Greene v. Allen

STONE, J.

It is settled in this State, that a purchaser of land has a right to demand a good title. — Cullum v. Br. Bank, 4 Ala. 21; Hunter v. O’Neal, 12 Ala. 37; Parks v. Brooks, 16 Ala. 529; Springle v. Shields, 17 Ala. 296; Thrasher v. Pinckard, 23 Ala. 616.

After breach, a purchaser may either proceed for specific performance, or sue on his bond for title. — Haines v. *221Farley, 2 Porter, 528; Clemens v. Loggins, 1 Ala. 622; Griggs v. Woodruff, 14 Ala. 9.

These citations abundantly prove, that it is the vendor’s duty to acquire a good title, and be prepared to convey to his vendee, whenever, by the terms of the contract, the latter has a right to demand it. — Clemens v. Loggins, 2 Ala.

[2.] No matter how complete an equity Chilton may ■have had in the land in controversy, that was not a compliance with his bond. He had no right to require his vendee, Bruton, to incur the labor and expense of litigation, necessary to divest the legal title out of Driver. Hence, all the proof, tending to show authority in Duren to sell, and ratification of such sale by Driver and Moore, was rightly excluded by the primary court.

[3.] Neither could Greene demand, as a right, that Bruton should withhold the payment of the purchase-money, or himself procure a surrender of the title by Moore to Chilton. The former would probably have exposed him to expensive and unsuccessful litigation; while, by the terms of the contract, the latter duty rested on Greene’s principal. Bruton’s agreement to visit Moore, and endeavor to obtain a surrender of the title, was a promise without consideration, and Greene can claim nothing for its breach.

[4.] We have some decisions which hold, that where a purchaser proceeds in equity for a rescission of a contract for a sale of land, on account of defective title, he must account for rents and profits, if any have accrued to him. See Walton v. Bonham, 24 Ala. 513; Young v. Harris, 2 Ala.; Williams v. Mitchell’s Adm’r, 30 Ala. 299. But we know of no case in which this doctrine has been applied to a suit at law on a bond for title, where the breach alleged is the failure of the vendor’s title. If a vendor in such case could recoup, his vendee might be liable to a double recovery: first to Ms vendor, and secondly to the true owner of the land.

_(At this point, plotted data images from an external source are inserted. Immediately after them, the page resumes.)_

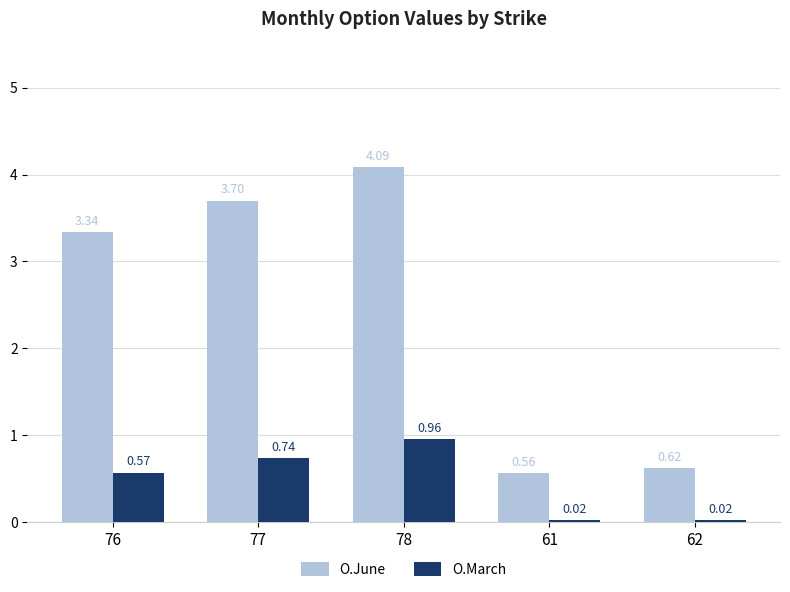

List the labels in order of O.June value, smallest first.

61, 62, 76, 77, 78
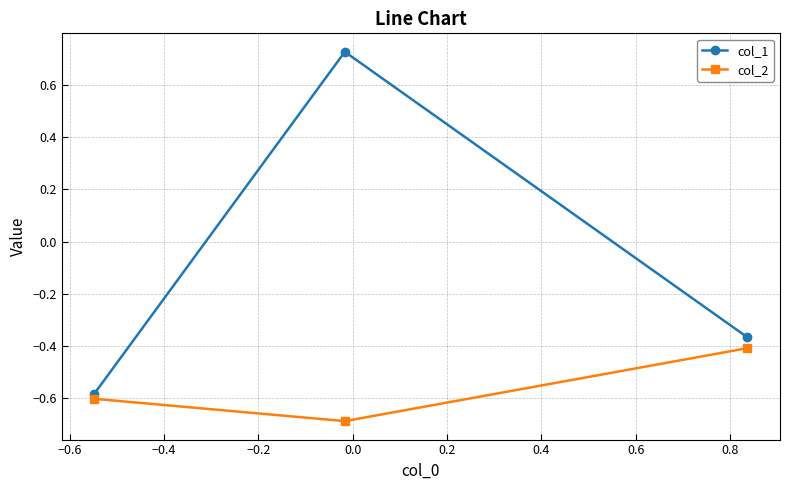

What is the smallest value displayed?

-0.7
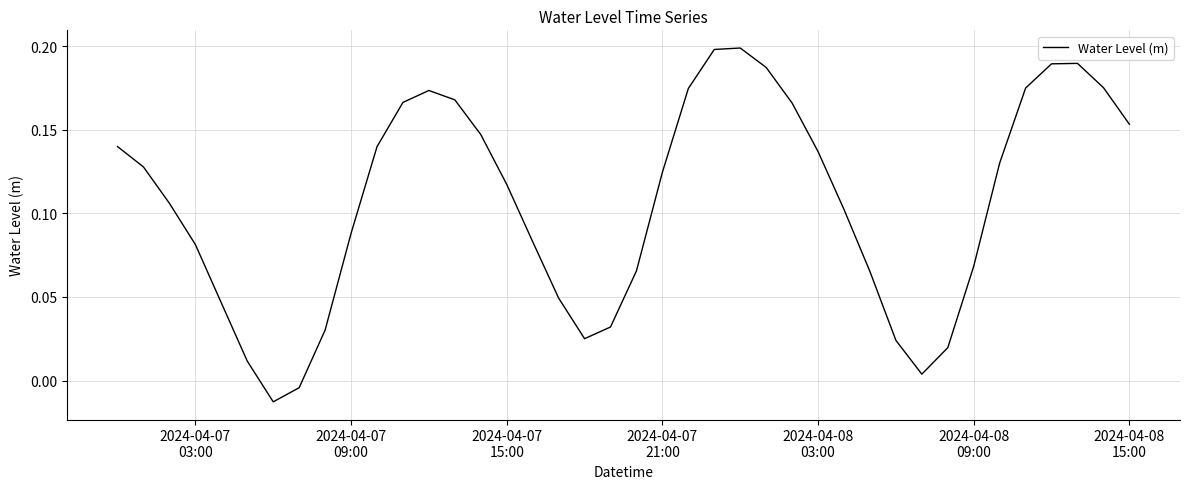

Does the chart display data point markers on the line(s)?

No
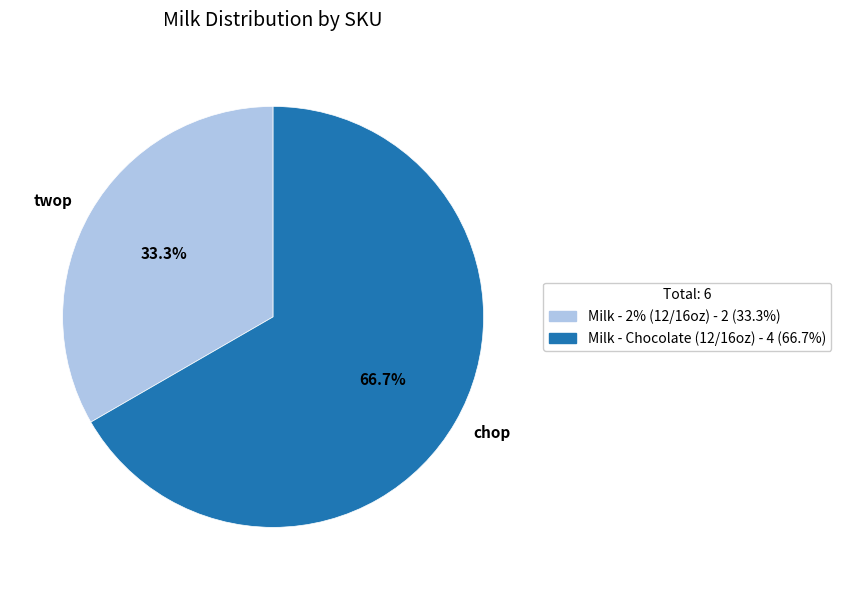

What is the ratio of the value at twop to the value at chop?

0.5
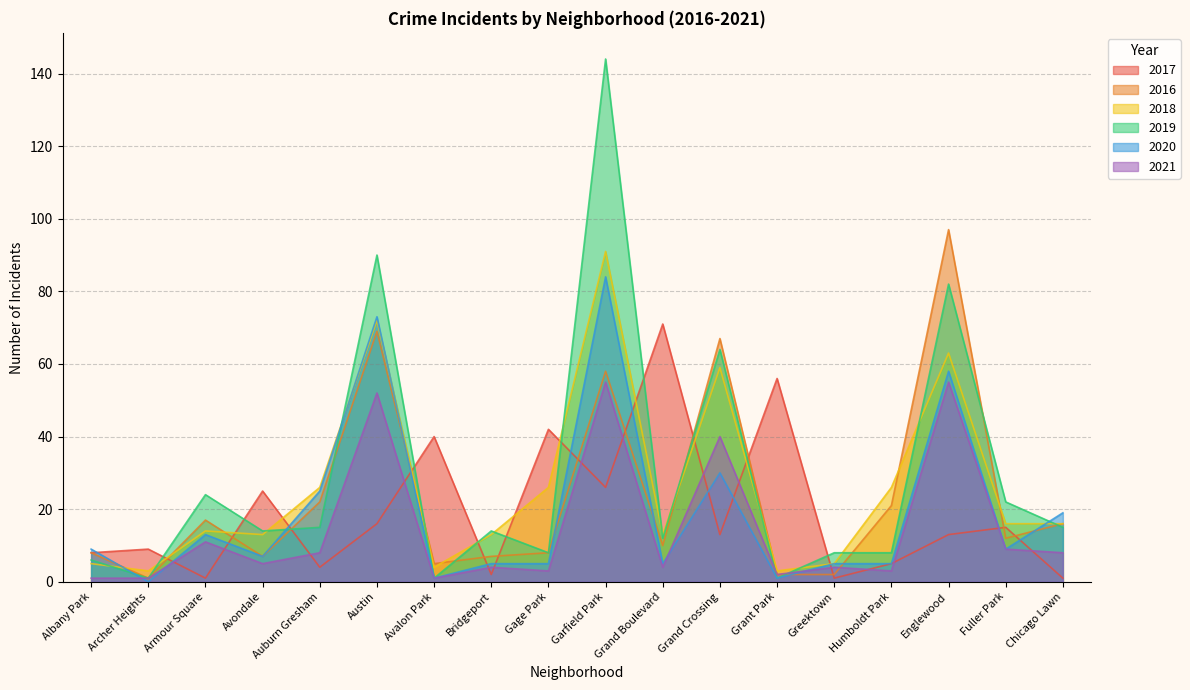

True or false: 2018 and 2019 intersect in this chart.

True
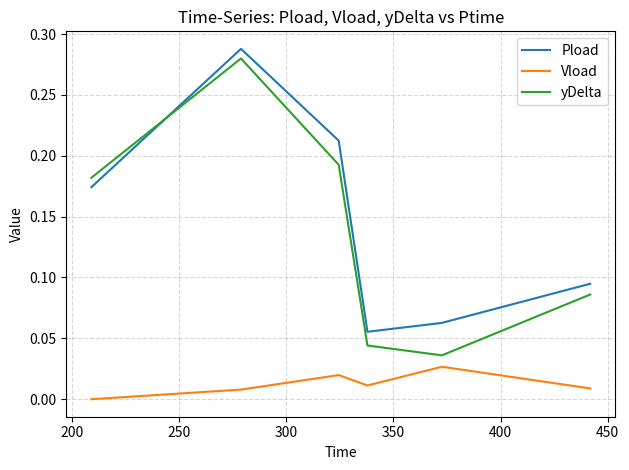

True or false: Pload and yDelta intersect in this chart.

True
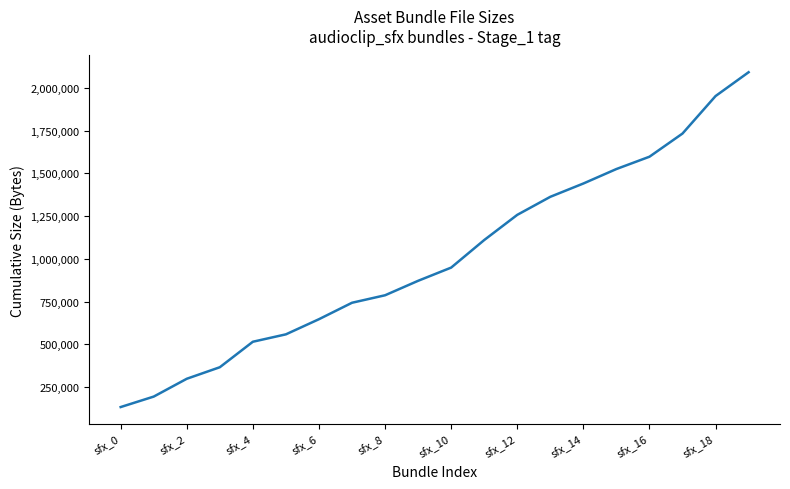

Is this an area chart (filled region under the line)?

No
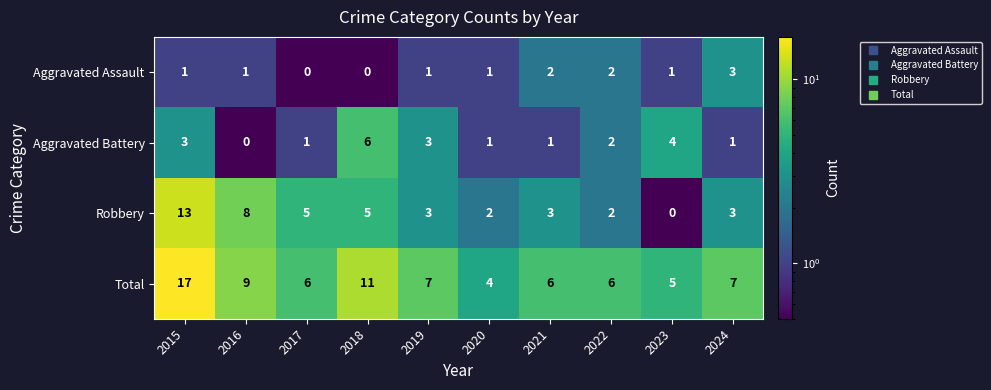

At which label does Aggravated Battery first exceed 2?

2015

Moreover, such recoupment might operate a direct pecuniary benefit to a fraudulent vendor, who would thus speculate on his own *222tortius acts. We prefer not to enlarge a principle, which rests on a foundation so questionable.

[5.] The only remaining question is the admissibility of the proceedings in the chancery suit by Bruton v. Greene and others, relating to this transaction. We cannot perceive the necessity of this evidence — nor is its materiality apparent. We have seen that the purchaser was under no obligation to perfect his vendor’s title; and it follows that proof by him of an unsuccessful attempt to do so, was simply an act of supererogation. We are satisfied, however, that this evidence could not possibly have injured the defendant. It was, at most, error without injury.

The judgment of the circuit court is affirmed.

Rice, O. J., and Waleeb, J., not sitting.